- [Provided passage]:
Galvão, V., Nordström, K., Lanz, C., Sulz, P., Mathieu, J., Posé, D., et al. (2012). Synteny-based mapping-by-sequencing enabled by targeted enrichment. The Plant Journal, 71(3), 517-526. doi:10.1111/j.1365-313X.2012.04993.x.


Cite as: https://hdl.handle.net/21.11116/0000-000A-AFCC-C
Abstract
Mapping-by-sequencing, as implemented in SHOREmap ('SHOREmapping'), is greatly accelerating the identification of causal mutations. The original SHOREmap approach based on resequencing of bulked segregants required a highly accurate and complete reference sequence. However, current whole-genome or transcriptome assemblies from next-generation sequencing data of non-model organisms do not produce chromosome-length scaffolds. We have therefore developed a method that exploits synteny with a related genome for genetic mapping. We first demonstrate how mapping-by-sequencing can be performed using a reduced number of markers, and how the associated decrease in the number of markers can be compensated for by enrichment of marker sequences. As proof of concept, we apply this method to Arabidopsis thaliana gene models ordered by synteny with the genome sequence of the distant relative Brassica rapa, whose genome has several large-scale rearrangements relative to A. thaliana. Our approach provides an alternative method for high-resolution genetic mapping in species that lack finished genome reference sequences or for which only RNA-seq assemblies are available. Finally, for improved identification of causal mutations by fine-mapping, we introduce a new likelihood ratio test statistic, transforming local allele frequency estimations into a confidence interval similar to conventional mapping intervals.

- [Material provided]:
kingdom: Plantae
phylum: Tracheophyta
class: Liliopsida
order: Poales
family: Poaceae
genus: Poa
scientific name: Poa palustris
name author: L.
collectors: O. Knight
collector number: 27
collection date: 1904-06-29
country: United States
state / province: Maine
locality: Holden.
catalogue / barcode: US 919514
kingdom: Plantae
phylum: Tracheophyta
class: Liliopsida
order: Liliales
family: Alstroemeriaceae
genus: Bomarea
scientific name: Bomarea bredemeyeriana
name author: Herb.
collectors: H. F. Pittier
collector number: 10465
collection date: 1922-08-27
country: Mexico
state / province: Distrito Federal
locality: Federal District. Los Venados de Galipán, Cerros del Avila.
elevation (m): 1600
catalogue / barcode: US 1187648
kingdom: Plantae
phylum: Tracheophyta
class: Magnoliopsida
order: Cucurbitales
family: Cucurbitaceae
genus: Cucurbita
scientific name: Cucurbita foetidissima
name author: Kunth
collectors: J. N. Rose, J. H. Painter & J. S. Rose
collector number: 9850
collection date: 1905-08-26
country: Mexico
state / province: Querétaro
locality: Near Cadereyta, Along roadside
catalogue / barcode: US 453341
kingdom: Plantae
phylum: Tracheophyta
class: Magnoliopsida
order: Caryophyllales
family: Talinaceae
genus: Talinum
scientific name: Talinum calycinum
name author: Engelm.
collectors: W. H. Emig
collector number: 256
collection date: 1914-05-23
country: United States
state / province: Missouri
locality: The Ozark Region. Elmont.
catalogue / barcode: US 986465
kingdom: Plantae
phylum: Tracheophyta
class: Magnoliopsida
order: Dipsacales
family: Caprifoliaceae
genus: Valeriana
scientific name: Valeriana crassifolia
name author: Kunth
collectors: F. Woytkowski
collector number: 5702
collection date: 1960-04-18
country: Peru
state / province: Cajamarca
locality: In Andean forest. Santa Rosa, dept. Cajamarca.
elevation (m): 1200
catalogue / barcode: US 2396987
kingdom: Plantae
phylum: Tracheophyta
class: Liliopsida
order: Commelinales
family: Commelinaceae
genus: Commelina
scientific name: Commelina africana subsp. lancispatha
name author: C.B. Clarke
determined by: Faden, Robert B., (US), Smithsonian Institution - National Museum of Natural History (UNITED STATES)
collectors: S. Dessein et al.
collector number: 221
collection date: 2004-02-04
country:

- [Problem]:
Answer these questions from the synteny-based mapping passage:
1. In which journal did the work appear?
2. With the genome of which species were the Arabidopsis thaliana gene models ordered by synteny?
3. What new test statistic is introduced for fine-mapping?
The items are separate material and have no connection to the synteny-based mapping passage.

- [Reply to the task]:
1. The Plant Journal
2. Brassica rapa
3. A likelihood ratio test statistic